= Lucinda Toomer =

American quilter (1888–1983)

Lucinda Toomer (February 5, 1888 – September 1, 1983) was an American artist who worked in the African-American tradition of quiltmaking. Her quilts are known for their bold compositions, visual rhythm, and improvisational style. They were at the forefront of a surge of national recognition for the art form during the 1990s.

== Early life ==
Lucinda Toomer was born Lucinda Hodrick in Stewart County, Georgia. She was the oldest of seven children born to Orange and Sophie Stokes Hodrick, who made their living as cotton and peanut farmers. She married Jim Toomer in 1908, and moved with him to a farm near Dawson, Georgia.

== Quiltmaking ==
Toomer began quilting at the age of 12, under her mother's tutelage. The craft was practiced out of necessity, in a spirit of economy and reuse, but Toomer also found lifelong artistic expression in quilting. She worked on her quilts almost every day, completing around 20 each year, and had a routine of sorting and cutting pieces in the morning and quilting them together at night. To piece together quilt tops, she used scraps from her own sewing as well as fabric purchased in bulk from nearby textile factories.
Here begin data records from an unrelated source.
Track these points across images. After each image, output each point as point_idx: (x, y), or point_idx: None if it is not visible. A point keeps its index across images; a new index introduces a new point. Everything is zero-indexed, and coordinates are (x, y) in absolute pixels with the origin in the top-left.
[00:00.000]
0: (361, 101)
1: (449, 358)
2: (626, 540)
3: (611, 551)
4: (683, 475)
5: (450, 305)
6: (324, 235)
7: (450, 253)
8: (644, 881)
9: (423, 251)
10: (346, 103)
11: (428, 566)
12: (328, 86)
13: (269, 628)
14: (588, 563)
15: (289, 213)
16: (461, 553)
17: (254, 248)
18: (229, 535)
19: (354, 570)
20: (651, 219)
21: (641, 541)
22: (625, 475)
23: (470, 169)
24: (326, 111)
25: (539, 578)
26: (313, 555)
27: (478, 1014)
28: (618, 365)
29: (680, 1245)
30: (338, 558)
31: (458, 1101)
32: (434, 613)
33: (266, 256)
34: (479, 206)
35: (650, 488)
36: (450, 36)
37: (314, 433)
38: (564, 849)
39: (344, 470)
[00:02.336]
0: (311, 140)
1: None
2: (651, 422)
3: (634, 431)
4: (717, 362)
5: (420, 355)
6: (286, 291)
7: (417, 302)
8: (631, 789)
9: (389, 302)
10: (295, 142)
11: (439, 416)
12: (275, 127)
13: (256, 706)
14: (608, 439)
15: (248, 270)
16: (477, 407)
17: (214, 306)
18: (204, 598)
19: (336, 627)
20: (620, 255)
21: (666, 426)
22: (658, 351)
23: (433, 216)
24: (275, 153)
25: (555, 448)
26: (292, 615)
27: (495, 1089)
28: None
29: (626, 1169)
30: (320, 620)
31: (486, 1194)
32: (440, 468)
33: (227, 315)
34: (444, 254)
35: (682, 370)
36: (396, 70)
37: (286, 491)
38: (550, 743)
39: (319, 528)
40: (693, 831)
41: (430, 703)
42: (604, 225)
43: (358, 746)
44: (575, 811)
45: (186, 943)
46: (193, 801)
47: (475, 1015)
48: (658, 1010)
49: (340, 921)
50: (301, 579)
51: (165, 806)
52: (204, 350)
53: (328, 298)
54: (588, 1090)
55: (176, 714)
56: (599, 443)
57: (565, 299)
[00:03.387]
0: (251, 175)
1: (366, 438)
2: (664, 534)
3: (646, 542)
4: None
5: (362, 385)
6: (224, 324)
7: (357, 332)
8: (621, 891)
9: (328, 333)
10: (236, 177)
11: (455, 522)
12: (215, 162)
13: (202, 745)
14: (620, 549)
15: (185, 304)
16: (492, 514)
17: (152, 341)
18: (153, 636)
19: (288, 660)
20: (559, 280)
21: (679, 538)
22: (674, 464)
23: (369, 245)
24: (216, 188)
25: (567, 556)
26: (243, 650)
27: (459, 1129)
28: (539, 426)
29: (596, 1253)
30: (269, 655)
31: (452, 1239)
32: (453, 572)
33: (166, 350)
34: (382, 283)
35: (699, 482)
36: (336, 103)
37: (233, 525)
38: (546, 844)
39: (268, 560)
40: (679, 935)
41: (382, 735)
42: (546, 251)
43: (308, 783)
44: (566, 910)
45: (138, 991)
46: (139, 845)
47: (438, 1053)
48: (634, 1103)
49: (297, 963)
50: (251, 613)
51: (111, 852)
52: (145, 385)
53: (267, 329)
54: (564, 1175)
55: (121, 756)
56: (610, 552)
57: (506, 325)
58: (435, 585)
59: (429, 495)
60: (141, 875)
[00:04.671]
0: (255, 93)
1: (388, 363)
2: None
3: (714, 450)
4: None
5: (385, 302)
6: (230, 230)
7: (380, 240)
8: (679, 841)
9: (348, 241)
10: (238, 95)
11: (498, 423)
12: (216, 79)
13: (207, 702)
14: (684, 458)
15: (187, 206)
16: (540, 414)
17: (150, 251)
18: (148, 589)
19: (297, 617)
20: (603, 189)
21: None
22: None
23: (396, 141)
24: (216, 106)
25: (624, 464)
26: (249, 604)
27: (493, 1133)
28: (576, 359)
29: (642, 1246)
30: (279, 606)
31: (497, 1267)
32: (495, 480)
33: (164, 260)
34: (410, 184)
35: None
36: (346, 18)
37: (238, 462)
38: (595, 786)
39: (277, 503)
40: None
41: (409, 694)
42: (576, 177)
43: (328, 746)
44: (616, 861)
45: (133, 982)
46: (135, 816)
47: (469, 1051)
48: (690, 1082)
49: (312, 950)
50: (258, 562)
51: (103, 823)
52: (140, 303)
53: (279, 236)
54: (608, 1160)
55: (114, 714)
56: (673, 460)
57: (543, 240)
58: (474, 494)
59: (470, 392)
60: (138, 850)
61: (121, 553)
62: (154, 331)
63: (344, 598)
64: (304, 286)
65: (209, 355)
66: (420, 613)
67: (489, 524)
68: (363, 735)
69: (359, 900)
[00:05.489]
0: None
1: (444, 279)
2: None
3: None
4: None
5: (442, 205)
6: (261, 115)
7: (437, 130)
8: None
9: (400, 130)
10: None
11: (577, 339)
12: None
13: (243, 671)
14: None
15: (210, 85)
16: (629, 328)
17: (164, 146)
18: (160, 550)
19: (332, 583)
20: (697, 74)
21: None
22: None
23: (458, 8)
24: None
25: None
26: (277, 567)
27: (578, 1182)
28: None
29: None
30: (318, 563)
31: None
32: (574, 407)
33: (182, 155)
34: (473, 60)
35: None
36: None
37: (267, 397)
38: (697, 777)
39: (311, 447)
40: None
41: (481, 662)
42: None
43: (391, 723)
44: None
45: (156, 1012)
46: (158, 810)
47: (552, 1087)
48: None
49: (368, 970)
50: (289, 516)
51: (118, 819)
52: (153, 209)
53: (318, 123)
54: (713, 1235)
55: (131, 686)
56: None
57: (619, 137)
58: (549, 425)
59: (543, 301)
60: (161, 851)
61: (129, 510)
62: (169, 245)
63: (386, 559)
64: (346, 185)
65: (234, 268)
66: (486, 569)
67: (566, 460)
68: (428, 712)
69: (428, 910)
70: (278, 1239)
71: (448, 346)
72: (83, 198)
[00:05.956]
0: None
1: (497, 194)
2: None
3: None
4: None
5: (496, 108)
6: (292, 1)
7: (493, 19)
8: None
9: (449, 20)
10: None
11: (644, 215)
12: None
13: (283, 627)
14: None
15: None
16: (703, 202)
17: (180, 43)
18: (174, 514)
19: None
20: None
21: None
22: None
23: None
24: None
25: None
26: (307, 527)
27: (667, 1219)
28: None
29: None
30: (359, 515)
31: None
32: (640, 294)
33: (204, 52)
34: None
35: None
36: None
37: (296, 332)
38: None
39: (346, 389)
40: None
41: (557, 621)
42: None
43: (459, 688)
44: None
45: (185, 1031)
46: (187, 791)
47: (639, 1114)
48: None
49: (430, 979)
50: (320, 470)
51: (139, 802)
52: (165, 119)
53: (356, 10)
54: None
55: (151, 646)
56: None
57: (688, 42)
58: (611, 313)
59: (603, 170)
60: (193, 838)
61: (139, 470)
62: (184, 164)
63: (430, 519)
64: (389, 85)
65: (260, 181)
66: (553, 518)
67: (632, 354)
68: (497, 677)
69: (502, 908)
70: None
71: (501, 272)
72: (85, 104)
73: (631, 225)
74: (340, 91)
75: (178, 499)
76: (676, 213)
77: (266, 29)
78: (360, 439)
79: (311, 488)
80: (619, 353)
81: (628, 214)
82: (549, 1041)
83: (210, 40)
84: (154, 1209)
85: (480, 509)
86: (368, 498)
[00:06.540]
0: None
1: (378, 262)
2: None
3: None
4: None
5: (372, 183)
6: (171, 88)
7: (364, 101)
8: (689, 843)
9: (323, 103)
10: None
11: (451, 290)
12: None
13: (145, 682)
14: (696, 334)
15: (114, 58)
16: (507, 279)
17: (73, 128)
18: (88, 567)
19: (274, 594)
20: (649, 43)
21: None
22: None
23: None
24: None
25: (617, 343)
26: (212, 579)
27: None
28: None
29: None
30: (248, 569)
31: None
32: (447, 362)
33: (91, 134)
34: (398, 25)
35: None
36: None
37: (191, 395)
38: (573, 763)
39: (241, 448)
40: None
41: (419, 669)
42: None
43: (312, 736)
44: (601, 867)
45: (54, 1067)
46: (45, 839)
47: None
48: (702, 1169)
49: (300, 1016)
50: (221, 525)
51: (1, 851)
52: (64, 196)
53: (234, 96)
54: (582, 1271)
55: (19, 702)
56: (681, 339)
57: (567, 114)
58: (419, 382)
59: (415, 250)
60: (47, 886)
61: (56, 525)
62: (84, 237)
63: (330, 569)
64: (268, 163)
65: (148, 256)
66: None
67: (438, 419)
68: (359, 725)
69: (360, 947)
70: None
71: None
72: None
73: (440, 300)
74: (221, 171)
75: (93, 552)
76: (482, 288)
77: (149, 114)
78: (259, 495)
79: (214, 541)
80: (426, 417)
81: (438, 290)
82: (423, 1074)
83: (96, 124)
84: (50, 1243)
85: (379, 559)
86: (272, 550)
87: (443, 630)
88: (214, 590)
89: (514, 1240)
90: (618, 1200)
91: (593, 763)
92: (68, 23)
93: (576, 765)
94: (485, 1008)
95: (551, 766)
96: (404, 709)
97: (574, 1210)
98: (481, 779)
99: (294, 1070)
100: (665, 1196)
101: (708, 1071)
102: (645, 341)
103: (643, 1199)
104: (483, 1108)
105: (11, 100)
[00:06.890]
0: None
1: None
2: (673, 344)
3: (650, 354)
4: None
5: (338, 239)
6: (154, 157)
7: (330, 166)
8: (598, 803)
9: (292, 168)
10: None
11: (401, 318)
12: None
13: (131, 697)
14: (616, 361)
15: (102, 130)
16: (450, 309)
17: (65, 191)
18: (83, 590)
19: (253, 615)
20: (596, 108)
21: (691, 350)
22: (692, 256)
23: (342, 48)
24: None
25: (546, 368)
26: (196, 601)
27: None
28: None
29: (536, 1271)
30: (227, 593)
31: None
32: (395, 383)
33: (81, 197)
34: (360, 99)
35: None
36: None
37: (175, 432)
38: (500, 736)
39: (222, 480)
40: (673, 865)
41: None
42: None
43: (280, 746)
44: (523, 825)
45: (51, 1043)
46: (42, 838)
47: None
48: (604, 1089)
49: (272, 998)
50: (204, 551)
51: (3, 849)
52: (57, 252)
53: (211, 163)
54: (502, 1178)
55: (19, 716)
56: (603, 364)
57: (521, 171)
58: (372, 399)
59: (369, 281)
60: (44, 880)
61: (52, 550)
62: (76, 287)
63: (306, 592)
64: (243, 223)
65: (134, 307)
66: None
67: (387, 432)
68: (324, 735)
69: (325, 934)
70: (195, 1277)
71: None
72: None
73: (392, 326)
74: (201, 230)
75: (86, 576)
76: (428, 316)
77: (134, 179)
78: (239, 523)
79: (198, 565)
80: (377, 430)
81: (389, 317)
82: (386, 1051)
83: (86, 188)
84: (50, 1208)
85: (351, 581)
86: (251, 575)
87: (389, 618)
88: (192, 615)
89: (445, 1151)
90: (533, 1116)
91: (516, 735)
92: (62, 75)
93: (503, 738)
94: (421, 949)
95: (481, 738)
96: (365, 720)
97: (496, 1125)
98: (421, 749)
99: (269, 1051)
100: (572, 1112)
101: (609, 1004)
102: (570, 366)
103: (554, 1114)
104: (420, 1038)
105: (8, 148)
Toomer's designs were often inspired by traditional quilt patterns, like the ones handed down from her mother, as well as patterns she found in books and magazines. Using an improvisational approach to piecing, she adapted these familiar patterns into boldly expressive and individual creations. Characteristic formal elements in her quilts include the use of multiple patterning, asymmetrical compositions, and pattern repetition featuring variations on a theme.

Long strips of fabric play a major aesthetic role in her quilts, serving as an organizing and unifying element within the overall composition. This use of strips to create a geometric pattern has a long lineage traceable to West African textile patterns and narrow strip weaving.

Toomer also used contrasting colors to create vivid and highly visible patterns. Red was one of her favorite colors to use in this way. She often designed unusual, mismatched quilt borders, and her piecing exhibits a freedom of shape unrestricted by straight lines or right angles. The combination of these design gestures works to create a lively and high varied textile surface that still maintains compositional wholeness.

== Legacy ==
Toomer's quiltmaking came to national attention when she was featured alongside other quilters, including Martha Jane Pettway and Sarah Mary Taylor, in the 1983 traveling exhibition "Ten Afro-American Quiltmakers," curated by Dr. Maude Southwell Wahlman.

Her quilts are held in multiple museum collections, including the Museum of International Folk Art in Santa Fe, New Mexico. Two of her quilts are in the collection of the American Folk Art Museum in New York. One of these, Diamond Strip Quilt (purchased in 1990) was the first piece acquired for the museum's quilt collection.

Lucinda Toomer received a 1983 National Heritage Fellowship from the National Endowment for the Arts.